5. Adopt the principle of whoever invests will benefit

The United States allows patent applications for genetic information and enterprise software. Areas that were not previously protected by patents such as mathematical problem solving, computer software, cryptography and Deciphering human genetic genes is becoming patented one after another. Intellectual property management can help encourage private companies to increase investment in research and development and innovation, but negative effects also exist.

In the short term, research and development may be used for projects with low social benefits, thereby reducing its productivity and affecting the investment efficiency of R&D; in the long term, even if strengthening intellectual property management will not reduce the productivity of research and development, overly extensive intellectual property rights will Could stifle the next wave of business innovation. For example, gene technology patent rights basically belong to basic scientific knowledge patent rights. Although this knowledge may serve as the basis for further research, the rights of the initial patent holder will hinder further use of this technology.

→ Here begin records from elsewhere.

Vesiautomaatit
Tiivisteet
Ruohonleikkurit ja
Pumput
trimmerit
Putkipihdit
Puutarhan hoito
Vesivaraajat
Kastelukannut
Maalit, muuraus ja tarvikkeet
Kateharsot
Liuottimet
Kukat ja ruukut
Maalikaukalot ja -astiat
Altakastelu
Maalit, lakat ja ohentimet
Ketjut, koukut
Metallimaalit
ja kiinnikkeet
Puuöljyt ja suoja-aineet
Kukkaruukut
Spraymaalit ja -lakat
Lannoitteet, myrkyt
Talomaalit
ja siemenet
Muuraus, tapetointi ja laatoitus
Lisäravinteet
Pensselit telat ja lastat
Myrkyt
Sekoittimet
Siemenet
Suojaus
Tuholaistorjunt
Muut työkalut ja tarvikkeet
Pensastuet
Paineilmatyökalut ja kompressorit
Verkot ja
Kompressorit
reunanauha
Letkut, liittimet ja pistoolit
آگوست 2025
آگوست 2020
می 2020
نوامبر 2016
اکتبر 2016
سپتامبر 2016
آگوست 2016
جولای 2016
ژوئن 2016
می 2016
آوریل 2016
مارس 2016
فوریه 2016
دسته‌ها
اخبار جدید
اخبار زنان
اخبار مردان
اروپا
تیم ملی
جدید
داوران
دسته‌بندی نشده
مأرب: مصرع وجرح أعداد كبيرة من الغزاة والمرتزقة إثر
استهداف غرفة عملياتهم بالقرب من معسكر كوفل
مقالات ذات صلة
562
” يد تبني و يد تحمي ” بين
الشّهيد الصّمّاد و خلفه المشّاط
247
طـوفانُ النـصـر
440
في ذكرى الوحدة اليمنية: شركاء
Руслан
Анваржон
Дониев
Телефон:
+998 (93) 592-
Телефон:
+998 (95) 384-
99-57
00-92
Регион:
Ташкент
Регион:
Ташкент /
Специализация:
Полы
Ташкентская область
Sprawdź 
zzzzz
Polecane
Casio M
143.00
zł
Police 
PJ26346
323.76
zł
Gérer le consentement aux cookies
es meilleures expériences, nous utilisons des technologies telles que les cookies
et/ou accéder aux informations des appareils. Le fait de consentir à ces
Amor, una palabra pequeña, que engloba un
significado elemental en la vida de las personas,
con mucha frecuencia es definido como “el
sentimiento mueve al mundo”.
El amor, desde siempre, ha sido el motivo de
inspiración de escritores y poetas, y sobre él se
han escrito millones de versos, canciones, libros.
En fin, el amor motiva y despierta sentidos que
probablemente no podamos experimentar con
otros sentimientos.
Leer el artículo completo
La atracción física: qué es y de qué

The U.S. patent system emphasizes stimulating innovation and promoting technological progress. It believes that excessive patent protection will create monopoly. Therefore, when the United States established the protection system, it imposed legislative restrictions. Article 1, Section 8 of the U.S. Constitution stipulates that “Congress shall have the right to promote the development of science and technology by granting to authors, for limited periods, the exclusive right to their works and inventions.” This shows that the U.S. Constitution was considered when drafting When it comes to protecting intellectual property rights, the purpose is not to protect for the sake of protection, but to promote the development of science and technology. Moreover, this trend has been continuously strengthened in the era of knowledge economy, and a phenomenon has also emerged in the protection of patents: On the one hand, the phenomenon of knowledge infringement is serious, on the other hand, the trend of monopoly is getting faster and more serious. Monopoly patents are like monopolizing goods. For example, Microsoft has formed a monopoly position in such a short period of time. This phenomenon shows that the conflict between personal interests and social interests has intensified in the field of knowledge. The United States emphasizes the protection of intellectual property rights while also emphasizing restrictions on the abuse of patent strategies. In May 1998, the US government sued Microsoft in the dock. The U.S. government believes that if a successful person abuses his rights, the country's laws should intervene to defend the interests of the public, society, and consumers.